After the second single off What Were Once Vices...: "Eyes of Silver", was a Top 40 shortfall, Warner Bros. resorted to a re-release of the Doobie Brothers inaugural single "Nobody" a 1971 non-charter which in the autumn of 1974 rose into the top 60 before being phased out by the re-release of "Black Water" as an A-side single.

==Album track success/A-side release==
From 11 September 1974 WROV-AM in Roanoke VA began airing "Black Water" off the album What Were Once Vices... - the Blackwater, a Roanoke River tributary, is a 25-minute drive from Roanoke city center - with listener response so positive as to cause music director Chuck Holloway to opine: "No one was requesting anything else." Hampton Roads broadcaster WQRK-FM was soon also airing "Black Water", and the track's intense regional success came to the attention of Warner Bros. national promotion director Gary Davis causing an A-side single release of "Black Water" in October 1974, five weeks after WROV had begun airing the track ("Song to See You Through", a Tom Johnston composition off What Were Once Vices..., was utilized as B-side). "Black Water" had its first major market breakout in the Twin Cities area, being reported as an add-on by KDWB in the 23 November 1974 issue of Billboard. Reaching No. 1 on the Billboard Hot 100 dated 15 March 1975, "Black Water" is one of the few records by any act released as a B-side to another Hot 100 hit before topping the Hot 100 itself. In the Billboard ranking of Hot 100 hits for the year 1975 "Black Water" would rank at No. 15.

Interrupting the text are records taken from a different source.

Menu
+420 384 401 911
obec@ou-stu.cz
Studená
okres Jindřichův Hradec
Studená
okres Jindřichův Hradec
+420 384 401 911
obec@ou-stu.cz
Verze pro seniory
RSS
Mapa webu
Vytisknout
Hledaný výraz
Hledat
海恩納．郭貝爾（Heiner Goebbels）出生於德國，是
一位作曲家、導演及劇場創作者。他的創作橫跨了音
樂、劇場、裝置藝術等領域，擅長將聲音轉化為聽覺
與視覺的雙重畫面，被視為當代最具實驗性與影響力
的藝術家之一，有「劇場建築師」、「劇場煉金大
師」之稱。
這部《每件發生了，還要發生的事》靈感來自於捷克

The song is one of several performed by the Doobie Brothers during the band's two episode appearance in 1978 on the ABC sitcom What's Happening!!

==Reception==
Cash Box praised the song, saying among other things that "trickling, bubbling acoustical guitars and flowing harmonies keep this track running true to course with a fiddle flashing just below the surface." Record World called it "an impressive change of pace item" and said that "spiced with acappella vocals coming out of an acoustic guitar and fiddle mood, it flows nicely." Ultimate Classic Rock critic Michael Gallucci rated "Black Water" as the Doobie Brothers' 3rd greatest song, commenting that it contains "a cappella breakdown, a viola solo and a bunch of acoustic instruments." The staff of Billboard rated it as the Doobie Brothers' 2nd best song, saying that the elements noted by Gallucci plus "a melody that meandered like a lazy, rolling river" made the song sound like you were on the Mississippi River and that the song had a unique sound for its time.

==Personnel==
- Patrick Simmons – composer, acoustic guitars, lead vocals
- Tom Johnston – backing vocals
- Tiran Porter – bass guitar, backing vocals
- Keith Knudsen – backing vocals, dubbed-in drums
- John Hartman – drums
- Novi Novog – viola
- Arlo Guthrie – autoharp, wind chimes
- Ted Templeman – producer

==Chart performance==

===Weekly charts===

| Chart (1974–1975) | Peak position |
|---|---|
| Australian (Kent Music Report) | 22 |
| Canada RPM Top Singles | 9 |
| US Billboard Hot 100 | 1 |
| US Adult Contemporary (Billboard) | 38 |
| US Cash Box Top 100 | 3 |

===Year-end charts===

| Chart (1975) | Rank |
|---|---|
| Canada | 91 |
| US Billboard Hot 100 | 15 |
| US Cash Box | 13 |

==Other versions==
Garth Brooks recorded "Black Water" for his 2013 multi-CD release Blame It All on My Roots: Five Decades of Influences. The Doobie Brothers remade "Black Water" with the Zac Brown Band for their 2014 album Southbound.